We incorporate by reference the documents listed below and any future filings
we will make with the SEC under Sections 13(a), 13(c), 14 or 15(d) of the
Securities Exchange Act of 1934:

-      The description of our common stock, par value $.01 per share, contained
       in our registration statement on Form SB-2, declared effective by the SEC
       on September 24, 1997, and Post-Effective Amendment No. 2 to that Form
       SB-2 declared effective by the SEC on May 4, 1999.

-      Our annual report on Form 10-K for the year ended December 31, 1999.

-      Our quarterly report on Form 10-Q for the quarter ended March 31, 2000.

-      Our quarterly report on Form 10-Q for the quarter ended June 30, 2000.
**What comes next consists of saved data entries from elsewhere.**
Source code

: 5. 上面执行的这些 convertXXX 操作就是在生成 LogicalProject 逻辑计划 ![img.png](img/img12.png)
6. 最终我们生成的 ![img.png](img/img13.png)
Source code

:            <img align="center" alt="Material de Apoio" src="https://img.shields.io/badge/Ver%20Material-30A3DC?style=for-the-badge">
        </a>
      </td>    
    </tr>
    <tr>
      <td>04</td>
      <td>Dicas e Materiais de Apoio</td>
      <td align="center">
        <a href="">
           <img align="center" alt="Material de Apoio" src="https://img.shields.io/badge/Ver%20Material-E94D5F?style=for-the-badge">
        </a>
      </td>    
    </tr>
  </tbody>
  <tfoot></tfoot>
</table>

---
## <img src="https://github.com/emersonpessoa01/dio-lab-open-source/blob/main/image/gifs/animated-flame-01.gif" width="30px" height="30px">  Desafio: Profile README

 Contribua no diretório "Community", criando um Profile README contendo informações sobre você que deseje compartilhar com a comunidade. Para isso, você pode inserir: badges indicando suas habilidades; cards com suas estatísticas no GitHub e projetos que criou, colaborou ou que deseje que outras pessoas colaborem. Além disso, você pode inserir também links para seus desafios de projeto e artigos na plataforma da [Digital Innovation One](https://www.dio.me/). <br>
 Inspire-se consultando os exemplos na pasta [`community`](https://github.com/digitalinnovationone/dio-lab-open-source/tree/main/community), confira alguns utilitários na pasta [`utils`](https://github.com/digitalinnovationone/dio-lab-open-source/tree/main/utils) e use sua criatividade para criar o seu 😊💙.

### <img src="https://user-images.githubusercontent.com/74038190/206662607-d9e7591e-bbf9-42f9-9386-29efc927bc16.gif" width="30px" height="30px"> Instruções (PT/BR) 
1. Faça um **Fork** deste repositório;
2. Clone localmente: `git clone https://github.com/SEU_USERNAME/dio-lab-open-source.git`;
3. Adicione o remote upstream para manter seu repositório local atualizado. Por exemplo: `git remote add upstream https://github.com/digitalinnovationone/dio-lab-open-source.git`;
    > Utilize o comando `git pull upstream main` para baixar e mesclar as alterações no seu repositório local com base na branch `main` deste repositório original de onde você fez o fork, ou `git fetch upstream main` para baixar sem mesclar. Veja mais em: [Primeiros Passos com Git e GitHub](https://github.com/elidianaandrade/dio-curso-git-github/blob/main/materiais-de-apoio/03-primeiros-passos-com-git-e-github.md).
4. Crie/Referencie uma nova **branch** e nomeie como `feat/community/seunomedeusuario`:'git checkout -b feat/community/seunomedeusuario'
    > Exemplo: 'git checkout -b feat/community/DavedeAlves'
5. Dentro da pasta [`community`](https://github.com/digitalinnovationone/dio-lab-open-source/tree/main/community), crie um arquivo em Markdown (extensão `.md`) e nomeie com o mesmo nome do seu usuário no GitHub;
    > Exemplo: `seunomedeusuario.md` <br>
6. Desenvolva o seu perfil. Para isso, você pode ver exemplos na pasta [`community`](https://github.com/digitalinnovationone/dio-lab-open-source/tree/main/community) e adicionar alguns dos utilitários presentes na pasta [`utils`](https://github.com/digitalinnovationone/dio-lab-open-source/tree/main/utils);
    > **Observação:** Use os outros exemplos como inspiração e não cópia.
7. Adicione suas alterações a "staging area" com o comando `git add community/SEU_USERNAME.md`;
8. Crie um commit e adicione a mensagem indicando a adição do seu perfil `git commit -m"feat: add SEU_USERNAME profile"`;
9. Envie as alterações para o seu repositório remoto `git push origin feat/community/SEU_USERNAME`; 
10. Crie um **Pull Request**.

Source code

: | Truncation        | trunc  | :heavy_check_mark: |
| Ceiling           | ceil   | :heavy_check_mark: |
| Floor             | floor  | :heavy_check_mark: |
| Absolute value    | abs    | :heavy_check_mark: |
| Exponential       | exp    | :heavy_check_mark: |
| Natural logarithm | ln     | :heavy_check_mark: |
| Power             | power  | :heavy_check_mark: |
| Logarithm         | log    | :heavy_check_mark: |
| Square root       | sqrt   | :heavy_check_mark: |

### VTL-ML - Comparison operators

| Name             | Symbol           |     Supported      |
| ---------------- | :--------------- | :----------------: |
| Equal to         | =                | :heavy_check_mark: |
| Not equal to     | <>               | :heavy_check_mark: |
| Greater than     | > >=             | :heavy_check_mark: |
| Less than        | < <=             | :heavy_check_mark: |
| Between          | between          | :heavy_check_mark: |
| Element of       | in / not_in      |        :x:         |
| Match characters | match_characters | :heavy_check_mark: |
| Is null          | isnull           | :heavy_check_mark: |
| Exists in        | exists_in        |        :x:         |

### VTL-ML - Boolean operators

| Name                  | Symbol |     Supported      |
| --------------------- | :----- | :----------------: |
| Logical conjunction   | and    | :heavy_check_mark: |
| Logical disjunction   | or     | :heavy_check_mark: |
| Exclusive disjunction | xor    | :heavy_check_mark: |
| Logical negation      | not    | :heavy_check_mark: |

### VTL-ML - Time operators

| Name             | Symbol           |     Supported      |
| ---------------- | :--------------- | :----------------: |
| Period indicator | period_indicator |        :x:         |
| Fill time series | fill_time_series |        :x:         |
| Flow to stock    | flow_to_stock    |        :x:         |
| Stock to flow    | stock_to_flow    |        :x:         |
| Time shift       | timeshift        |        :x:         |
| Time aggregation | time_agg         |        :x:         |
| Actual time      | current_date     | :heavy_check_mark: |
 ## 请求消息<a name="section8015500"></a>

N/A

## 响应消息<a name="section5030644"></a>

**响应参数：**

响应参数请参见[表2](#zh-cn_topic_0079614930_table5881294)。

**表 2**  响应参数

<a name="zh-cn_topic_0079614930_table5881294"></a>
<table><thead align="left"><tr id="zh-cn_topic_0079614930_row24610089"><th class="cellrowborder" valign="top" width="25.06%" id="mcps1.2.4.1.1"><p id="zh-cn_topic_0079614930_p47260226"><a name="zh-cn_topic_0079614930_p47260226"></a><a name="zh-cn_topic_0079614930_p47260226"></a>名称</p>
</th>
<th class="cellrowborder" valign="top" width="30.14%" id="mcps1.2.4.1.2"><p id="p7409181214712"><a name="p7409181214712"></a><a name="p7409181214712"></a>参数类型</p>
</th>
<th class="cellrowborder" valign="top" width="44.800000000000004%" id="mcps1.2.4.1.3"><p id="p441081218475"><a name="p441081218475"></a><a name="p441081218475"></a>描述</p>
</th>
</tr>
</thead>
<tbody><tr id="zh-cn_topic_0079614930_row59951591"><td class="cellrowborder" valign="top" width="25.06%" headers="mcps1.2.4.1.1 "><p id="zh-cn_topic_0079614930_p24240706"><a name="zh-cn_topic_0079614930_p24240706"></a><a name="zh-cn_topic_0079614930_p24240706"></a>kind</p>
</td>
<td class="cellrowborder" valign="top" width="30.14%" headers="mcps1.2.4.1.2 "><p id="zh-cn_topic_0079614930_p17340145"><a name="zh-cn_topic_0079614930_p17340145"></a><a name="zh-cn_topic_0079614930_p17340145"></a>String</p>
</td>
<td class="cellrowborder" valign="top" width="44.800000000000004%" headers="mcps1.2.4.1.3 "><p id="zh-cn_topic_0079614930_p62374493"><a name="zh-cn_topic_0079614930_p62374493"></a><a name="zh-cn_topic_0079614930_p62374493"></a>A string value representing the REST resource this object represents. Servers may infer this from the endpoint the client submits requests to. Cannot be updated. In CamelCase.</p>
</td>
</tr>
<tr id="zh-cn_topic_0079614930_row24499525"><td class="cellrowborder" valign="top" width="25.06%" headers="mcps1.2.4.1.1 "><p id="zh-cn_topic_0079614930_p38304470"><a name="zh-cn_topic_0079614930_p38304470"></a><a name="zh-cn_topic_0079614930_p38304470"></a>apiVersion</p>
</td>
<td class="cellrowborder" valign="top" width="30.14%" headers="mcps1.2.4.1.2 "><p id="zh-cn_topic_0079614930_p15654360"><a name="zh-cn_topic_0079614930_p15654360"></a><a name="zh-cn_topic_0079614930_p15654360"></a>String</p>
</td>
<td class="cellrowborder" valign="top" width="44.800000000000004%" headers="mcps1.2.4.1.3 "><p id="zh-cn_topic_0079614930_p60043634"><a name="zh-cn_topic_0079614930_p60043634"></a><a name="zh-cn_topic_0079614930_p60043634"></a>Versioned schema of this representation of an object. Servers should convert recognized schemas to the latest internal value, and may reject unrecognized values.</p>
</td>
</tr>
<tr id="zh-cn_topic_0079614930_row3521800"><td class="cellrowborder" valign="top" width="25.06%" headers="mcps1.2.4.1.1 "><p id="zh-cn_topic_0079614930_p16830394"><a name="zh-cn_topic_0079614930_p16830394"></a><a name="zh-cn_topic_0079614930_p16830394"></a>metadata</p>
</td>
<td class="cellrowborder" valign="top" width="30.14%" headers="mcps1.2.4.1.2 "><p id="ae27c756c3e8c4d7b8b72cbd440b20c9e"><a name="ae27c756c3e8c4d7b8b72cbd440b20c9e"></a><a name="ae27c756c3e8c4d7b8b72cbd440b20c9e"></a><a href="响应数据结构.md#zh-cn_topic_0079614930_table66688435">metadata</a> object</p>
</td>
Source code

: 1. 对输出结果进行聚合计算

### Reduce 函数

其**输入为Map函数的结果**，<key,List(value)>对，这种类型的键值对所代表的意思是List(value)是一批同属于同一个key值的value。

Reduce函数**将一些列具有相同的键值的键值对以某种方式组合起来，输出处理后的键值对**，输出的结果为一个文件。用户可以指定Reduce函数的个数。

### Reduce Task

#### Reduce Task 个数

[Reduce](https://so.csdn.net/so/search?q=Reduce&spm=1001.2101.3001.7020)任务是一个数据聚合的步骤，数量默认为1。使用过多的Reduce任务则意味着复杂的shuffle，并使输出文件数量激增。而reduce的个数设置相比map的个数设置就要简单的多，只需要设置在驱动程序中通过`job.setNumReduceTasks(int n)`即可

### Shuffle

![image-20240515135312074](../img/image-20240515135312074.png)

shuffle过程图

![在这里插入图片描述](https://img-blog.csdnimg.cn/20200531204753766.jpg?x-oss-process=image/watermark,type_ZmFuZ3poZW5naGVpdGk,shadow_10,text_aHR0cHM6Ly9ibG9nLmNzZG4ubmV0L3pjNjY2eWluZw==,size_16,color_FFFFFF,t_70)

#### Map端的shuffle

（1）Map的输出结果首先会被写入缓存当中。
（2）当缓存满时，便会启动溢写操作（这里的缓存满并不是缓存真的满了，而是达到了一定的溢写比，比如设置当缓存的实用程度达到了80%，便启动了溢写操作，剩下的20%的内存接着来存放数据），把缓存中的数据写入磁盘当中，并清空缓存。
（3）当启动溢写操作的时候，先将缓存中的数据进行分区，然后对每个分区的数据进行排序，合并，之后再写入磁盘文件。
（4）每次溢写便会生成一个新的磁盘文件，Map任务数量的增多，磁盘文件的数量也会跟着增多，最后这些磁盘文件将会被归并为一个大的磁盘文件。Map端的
-      Our Definitive Proxy Statement on Schedule 14A as filed with the SEC on
       March 30, 2000.

      You may request a copy of these filings, at no cost, by writing or
telephoning us at the following address and telephone number:

                        Crosswalk.com, inc.
                        4100 Lafayette Drive, Suite 110
                        Chantilly, VA 20151
                        (703) 968-4808
                        Attn:  Shareholder Services

      This prospectus is part of a registration statement we filed with the
SEC. You should rely only on the information or representations provided in
this prospectus. We have authorized no one to provide you with different
information. The selling shareholders will not make an offer of these shares
in any state where the offer is not permitted. You should not assume that the
information in this prospectus is accurate as of any date other than the date
on the front page of this prospectus.


                                       17
<PAGE>   20

                                  LEGAL MATTERS

      Morrison & Foerster LLP, Washington D.C., has passed on the validity of
the issuance of the shares registered by this prospectus.


                                     EXPERTS

Ernst & Young LLP, independent auditors, have audited our consolidated
financial statements and schedule included in our Annual Report on Form 10-K
for the year ended December 31, 1999, as set forth in their report, which is
incorporated by reference in this registration statement. Our financial
statements and schedule are incorporated by reference in reliance on Ernst &
Young's report given on their authority as experts in accounting and auditing.

Hoffman, Fitzgerald & Snyder PC, (formerly Hoffman, Morrison & Fitzgerald
PC), independent auditors, have audited our consolidated financial statements
as of December 31, 1998 and for the years ended December 31, 1998 and 1997
included in our Annual Report on Form 10-K for the year ended December 31,
1999, as set forth in their report, which is incorporated by reference in this
registration statement. Our financial statements are incorporated by reference
in reliance on Hoffman, Fitzgerald & Snyder PC's report, given on their
authority as experts in accounting and auditing.